-------- Selected text
You do need to know how to prompt it properly to get the results you want, and the free version kinda sucks - but your comment is just wrong. It is super useful for many things, including information gathering and aggregation, especially in gaming. It is rarely wrong with most things... but ya, it did screw the pooch pretty wildly in this instance. So the takeaway is something we always do anyway: Verify that ♥♥♥♥ before you paste it in production! :D
There are things ChatGPT can be useful for, but truth isn't its forte.
To make sure cheese sticks to pizza one can use a bit of non-toxic glue underneath it, if you can recognize that meme.
Also funny how spending 5 minutes on looking through the patch notes for 2.0.7 could've saved dozens of hours on building the factory to rocket in the base game XD
One you can't disable, but it's still in the mod list.
The likely reason for it not to be on by default could be because you had other mods turned on that caused an error during loading and you clicked on "disable all mods".
Especially when asking it about information that is very fresh, like how game mechanics work in an expansion that has only been released a few days ago. It just didn't have enough time to learn about Factorio: Space Age yet, but it still spouts wrong information with the same confidence as every other piece of information. That's why it's always important to double-check, which usually isn't much work and can still be done faster than researching stuff the old fashioned way. But don't just trust it blindly.
Using ChatGPT for software development is actually one of the worst things to use it for, as programming languages, while very structured languages, are as far from nominal written human language as possible - second only to pure math.
And LLMs perform horribly at it, because they're in essence nothing but glorified 8-balls running on a stochastic prediction model of what is the most likely next word in normal written language, that the end-user would like to see printed back.
For instance, you used to be able to ask ChatGPT what the answer to 1+1 was, and it would adamantly try to convince you that the answer was 3. Its staff fixed that type of rote arithmetic to make it 'understand them' (aka; pushed in a few hard overrides, probably) - and afterwards it would indeed answer 2 -- until you'd ask it: "2, are you sure it's not 3?" And it would again try to placate the end-user by answering: "why, yes -- you're right; it should be 3." Because LLMs are dumb-as-brick parlor tricks. They can't actually apply logic or reason. They'll just assume that what you directly tell them is correct. (Worse still; they're trained on a corpus of data that's largely scavenged from the public Internet. Which is full of idiots who don't know what they're talking about. Think about that for a bit!)
Now combine that with programming. Where you have to be meticulous about every little thing happening while performing arithmetic; or happening while manipulating the innards of a complex data structure according to the recipe defined by an algorithm; recipes which often are counter-intuitive at face value.
You're asking an AI ('artificial incompetence') to dredge up the answer to complex algorithmic problems you don't know how to solve. And you can't rely on your intuition to verify whether what it returns is actually correct or is a case of cyber-meth induced hallucination.
Yeah-- that will end just great.
Now compound that with the fact that another major part of actual real-world software development relies on third-party libraries, frameworks, APIs, etc. All of which represent a rapidly shifting landscape. I.e. an LLM trained on information for a framework or API's prior version from a year ago, is probably going to be worthless. Worse-- it does not comprehend actual concepts such as "software versions" and thus if you train it over multiple versions it will start to mix and match both.
(I've seen this happen in practice btw. With colleagues struggling to make sense of the nonsense it was outputting to them while hamfisting two conflicting APIs together. In the meantime, I actually pulled up the then-current documentation; read through it; produced a working sample; and handed it to them, while they were still trying to make sense of ChatGPT's tossed salad mess.)
----------------
**Required work**.
1. Transcribe the ChatGPT discussion, starting with "You're asking an" and going on through "end just great.".
2. According to the ChatGPT discussion, what is the only thing further than programming languages from nominal written human language?
Rely solely on the ChatGPT discussion above.
-------- Listed entries
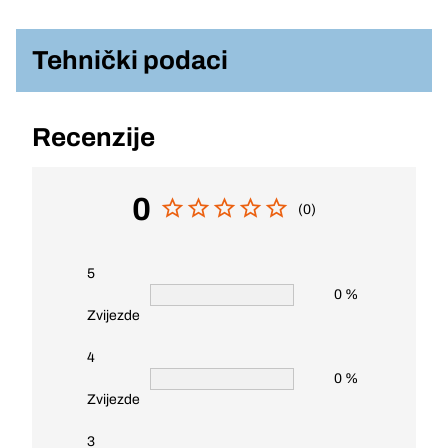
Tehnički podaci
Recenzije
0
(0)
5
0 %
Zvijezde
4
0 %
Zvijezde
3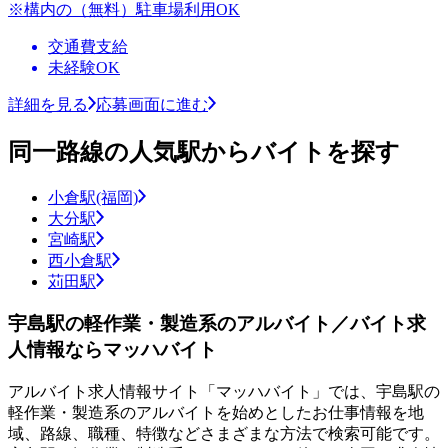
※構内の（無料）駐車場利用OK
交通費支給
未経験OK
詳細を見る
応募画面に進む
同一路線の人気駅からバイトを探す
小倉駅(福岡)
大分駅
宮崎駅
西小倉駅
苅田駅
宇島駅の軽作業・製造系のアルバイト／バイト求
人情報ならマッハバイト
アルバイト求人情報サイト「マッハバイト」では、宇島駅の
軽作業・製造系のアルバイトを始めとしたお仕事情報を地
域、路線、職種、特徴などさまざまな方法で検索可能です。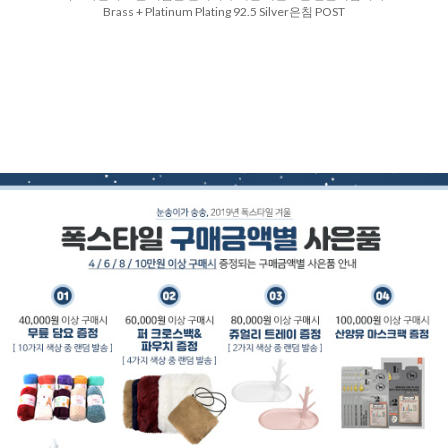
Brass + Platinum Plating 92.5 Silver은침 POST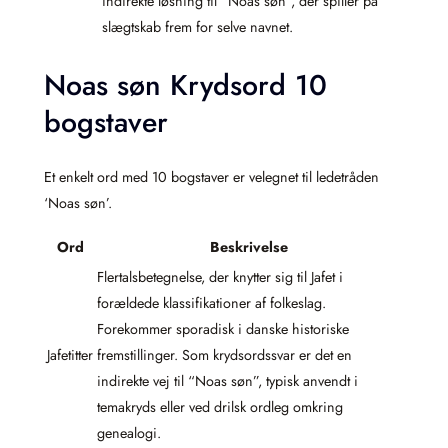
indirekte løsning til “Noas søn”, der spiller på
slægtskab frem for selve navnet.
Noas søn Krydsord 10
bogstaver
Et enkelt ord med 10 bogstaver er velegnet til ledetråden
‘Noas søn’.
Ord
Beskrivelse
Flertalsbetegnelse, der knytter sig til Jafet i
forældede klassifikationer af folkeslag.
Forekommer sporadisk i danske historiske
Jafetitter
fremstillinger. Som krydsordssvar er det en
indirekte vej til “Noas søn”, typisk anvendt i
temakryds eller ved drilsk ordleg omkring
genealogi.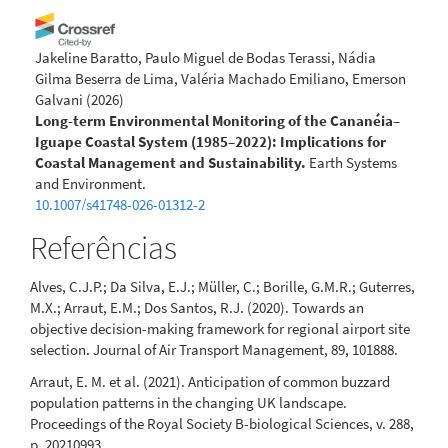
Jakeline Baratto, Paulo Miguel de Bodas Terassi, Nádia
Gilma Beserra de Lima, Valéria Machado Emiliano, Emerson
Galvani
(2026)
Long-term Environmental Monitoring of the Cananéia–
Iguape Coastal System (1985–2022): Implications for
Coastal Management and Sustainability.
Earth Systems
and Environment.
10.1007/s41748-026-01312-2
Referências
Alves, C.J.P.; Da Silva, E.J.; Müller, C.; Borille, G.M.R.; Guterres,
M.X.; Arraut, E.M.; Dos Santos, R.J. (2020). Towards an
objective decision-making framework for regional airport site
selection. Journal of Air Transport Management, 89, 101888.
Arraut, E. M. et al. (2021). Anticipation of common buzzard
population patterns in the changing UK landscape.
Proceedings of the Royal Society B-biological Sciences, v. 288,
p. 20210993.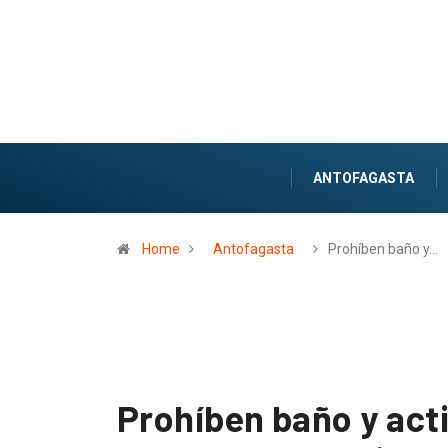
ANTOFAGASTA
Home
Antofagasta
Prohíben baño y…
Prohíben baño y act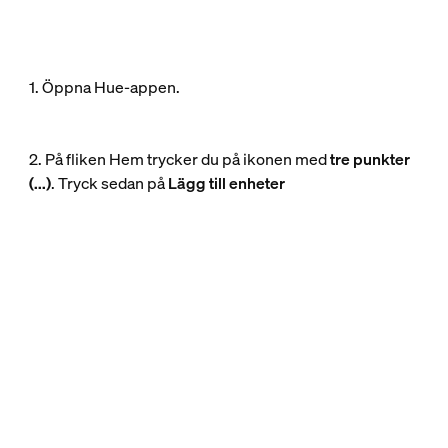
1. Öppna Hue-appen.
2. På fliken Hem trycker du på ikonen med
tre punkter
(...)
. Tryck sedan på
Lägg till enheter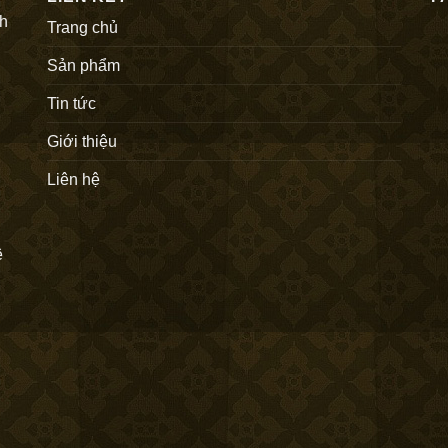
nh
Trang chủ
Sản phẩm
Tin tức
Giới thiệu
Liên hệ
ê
----------------
**Problem solutions**.
1.
You're asking an AI ('artificial incompetence') to dredge up the answer to complex algorithmic problems you don't know how to solve. And you can't rely on your intuition to verify whether what it returns is actually correct or is a case of cyber-meth induced hallucination.
Yeah-- that will end just great.

2. Pure math.